You print the full contents of the receiving buffer everytime. I'm going to assume that stream.read(buffer) can and is reading fewer than five bytes sometimes.

Change your receiving print statements to only print the bytes read from the stream. That may fix the "corruption" you're seeing due to stale bytes at the end of the buffer printing again at later points in the stream.

match stream.read(&mut buffer) {
    Ok(s) => {
        println!("{:?}", s);
        println!("{:?}", &buffer[..s]);
        // ...

If that's the fix, then update your buffer deserialize likewise.

let decoded : Option<f32> = bincode::deserialize(&buffer[..s]).unwrap();

If the problem persists, you can create a gist with samples of the sending and receiving stdout, that would help us, too.

1 Like

changed code as you said, but it's not solving the problem, the s value is always 5, and its read exactly 5 bytes, but their values doesn't match
it's the last 5 sent buffers

[1, 30, 231, 31, 189]
[1, 157, 212, 34, 189]
[1, 102, 206, 37, 189]
[1, 184, 39, 39, 189]
[1, 52, 148, 38, 189]

and its is the last 5 received

[1, 2, 249, 127, 189]
[1, 29, 164, 126, 189]
[1, 27, 108, 122, 189]
[1, 109, 218, 123, 189]
[1, 102, 169, 117, 189]

here is a gist with code

  • TCPStream.write does not guarantee writing all bytes before returning, you might want to use write_all instead
  • TCPStream.read does not guarantee filling the buffer, you need to pay attention to its return value (the number of bytes read), or use read_exact
2 Likes

Thanks for you reply, will try this soon.

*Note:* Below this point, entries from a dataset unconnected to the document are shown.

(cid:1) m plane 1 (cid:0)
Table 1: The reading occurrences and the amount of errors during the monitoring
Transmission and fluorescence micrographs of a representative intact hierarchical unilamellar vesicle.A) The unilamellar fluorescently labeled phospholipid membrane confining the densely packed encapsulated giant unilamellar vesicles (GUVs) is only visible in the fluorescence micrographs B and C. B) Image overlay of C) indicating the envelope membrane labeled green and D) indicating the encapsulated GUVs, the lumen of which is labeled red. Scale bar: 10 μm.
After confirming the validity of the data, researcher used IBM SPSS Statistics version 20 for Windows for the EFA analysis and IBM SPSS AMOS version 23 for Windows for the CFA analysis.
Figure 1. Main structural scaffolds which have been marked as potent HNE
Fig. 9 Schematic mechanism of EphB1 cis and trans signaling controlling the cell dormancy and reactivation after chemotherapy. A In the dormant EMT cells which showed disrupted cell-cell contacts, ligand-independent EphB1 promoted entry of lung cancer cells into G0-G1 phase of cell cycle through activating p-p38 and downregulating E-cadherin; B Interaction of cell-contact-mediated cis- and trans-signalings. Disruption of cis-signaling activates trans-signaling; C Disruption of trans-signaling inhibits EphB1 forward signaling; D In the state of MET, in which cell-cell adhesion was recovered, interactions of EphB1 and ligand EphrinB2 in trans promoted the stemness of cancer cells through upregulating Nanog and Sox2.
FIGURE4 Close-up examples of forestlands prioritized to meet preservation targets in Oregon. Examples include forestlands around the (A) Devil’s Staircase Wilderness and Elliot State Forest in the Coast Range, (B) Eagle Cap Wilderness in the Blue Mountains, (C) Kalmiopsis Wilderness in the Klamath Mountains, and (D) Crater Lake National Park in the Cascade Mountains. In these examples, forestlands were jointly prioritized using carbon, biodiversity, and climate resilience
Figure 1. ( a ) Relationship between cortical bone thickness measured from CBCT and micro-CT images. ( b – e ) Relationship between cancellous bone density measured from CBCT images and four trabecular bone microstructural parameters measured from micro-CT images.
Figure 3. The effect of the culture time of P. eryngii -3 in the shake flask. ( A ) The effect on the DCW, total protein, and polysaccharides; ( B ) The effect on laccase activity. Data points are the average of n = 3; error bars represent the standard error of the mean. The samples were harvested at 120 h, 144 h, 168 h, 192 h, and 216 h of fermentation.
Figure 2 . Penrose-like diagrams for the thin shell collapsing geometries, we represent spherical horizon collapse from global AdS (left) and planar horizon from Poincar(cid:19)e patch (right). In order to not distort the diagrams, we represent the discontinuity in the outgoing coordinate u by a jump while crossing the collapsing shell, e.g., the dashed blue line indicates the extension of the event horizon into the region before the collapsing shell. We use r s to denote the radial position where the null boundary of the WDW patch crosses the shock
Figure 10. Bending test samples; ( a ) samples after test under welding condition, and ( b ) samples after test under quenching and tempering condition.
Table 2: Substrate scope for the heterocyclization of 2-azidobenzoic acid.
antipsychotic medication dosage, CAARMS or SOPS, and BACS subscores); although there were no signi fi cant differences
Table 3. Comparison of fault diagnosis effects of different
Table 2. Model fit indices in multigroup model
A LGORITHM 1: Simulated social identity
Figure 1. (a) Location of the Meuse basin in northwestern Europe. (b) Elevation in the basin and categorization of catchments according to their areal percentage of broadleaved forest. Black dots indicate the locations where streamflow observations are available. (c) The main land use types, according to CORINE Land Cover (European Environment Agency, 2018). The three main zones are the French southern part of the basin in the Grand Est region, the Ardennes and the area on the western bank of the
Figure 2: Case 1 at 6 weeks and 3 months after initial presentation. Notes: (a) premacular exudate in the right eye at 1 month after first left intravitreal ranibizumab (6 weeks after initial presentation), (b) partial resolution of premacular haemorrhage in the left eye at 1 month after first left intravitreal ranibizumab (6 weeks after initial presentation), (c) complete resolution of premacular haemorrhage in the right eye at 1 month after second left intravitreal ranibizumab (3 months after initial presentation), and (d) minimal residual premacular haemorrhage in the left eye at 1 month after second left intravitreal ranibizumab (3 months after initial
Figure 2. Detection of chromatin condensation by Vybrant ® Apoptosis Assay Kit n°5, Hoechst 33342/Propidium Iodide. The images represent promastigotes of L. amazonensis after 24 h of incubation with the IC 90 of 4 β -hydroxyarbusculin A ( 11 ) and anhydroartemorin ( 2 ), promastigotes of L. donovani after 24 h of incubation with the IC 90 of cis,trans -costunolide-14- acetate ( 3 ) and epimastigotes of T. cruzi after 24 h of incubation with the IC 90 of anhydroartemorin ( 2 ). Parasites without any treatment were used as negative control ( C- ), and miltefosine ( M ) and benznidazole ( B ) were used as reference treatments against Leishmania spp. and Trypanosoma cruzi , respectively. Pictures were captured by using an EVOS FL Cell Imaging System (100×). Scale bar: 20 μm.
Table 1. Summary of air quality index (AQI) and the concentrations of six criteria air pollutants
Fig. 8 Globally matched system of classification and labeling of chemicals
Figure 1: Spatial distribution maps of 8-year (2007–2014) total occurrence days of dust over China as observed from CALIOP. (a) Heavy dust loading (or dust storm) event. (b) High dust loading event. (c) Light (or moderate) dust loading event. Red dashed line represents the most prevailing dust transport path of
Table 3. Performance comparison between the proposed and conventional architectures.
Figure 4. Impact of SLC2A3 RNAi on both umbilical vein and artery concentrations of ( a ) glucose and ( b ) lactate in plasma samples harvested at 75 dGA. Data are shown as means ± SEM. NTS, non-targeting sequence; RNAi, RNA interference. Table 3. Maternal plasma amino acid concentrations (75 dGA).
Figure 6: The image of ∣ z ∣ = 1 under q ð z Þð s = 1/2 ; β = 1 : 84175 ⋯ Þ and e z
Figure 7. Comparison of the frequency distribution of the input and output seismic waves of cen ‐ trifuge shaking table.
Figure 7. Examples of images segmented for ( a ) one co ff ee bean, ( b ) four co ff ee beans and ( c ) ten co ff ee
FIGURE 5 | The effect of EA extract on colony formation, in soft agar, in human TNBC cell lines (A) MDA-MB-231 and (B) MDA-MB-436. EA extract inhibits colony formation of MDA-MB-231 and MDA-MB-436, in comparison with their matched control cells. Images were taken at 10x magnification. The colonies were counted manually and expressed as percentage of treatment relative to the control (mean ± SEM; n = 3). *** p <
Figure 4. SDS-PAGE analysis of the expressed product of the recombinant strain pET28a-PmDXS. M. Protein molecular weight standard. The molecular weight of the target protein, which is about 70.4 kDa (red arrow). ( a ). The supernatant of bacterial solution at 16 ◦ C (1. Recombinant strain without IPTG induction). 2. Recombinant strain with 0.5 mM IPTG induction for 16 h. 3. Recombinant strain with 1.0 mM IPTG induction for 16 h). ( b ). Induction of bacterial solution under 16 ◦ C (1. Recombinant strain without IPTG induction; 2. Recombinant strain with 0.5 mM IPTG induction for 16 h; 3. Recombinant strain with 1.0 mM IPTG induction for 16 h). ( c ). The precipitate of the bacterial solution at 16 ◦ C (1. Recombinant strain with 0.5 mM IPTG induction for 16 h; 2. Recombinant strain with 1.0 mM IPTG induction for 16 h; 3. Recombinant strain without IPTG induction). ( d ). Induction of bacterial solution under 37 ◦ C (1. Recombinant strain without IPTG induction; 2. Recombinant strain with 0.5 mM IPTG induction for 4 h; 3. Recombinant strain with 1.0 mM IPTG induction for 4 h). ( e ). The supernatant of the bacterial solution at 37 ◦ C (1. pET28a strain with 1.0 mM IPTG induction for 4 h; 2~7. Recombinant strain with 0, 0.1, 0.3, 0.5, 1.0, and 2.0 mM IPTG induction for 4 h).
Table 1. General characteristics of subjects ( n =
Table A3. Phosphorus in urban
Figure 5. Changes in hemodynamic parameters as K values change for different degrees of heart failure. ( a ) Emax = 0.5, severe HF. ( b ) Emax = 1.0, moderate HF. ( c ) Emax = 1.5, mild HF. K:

UPD. Changed to write_all and read_exact, it;s still remains corrupteed :frowning:

I tested your example (updated with read_exact and write_all), and found the last three values printed were garbage.

I created a simpler example to test the TCP transfer with bincode [1]. I found no corruption here.

If I had to venture a guess, I'd say the way your sender program exits and kills the spawned loop may interrupt the write_all and send garbage instead. Only way I know of to verify, is update the sender to exit gracefully.

Try using a channel to send a "quit" message from the main thread to the spawned thread, and have the spawned thread exit cleanly when the message is received. The main thread should wait on the spawned thread's JoinHandle after sending the "quit" message.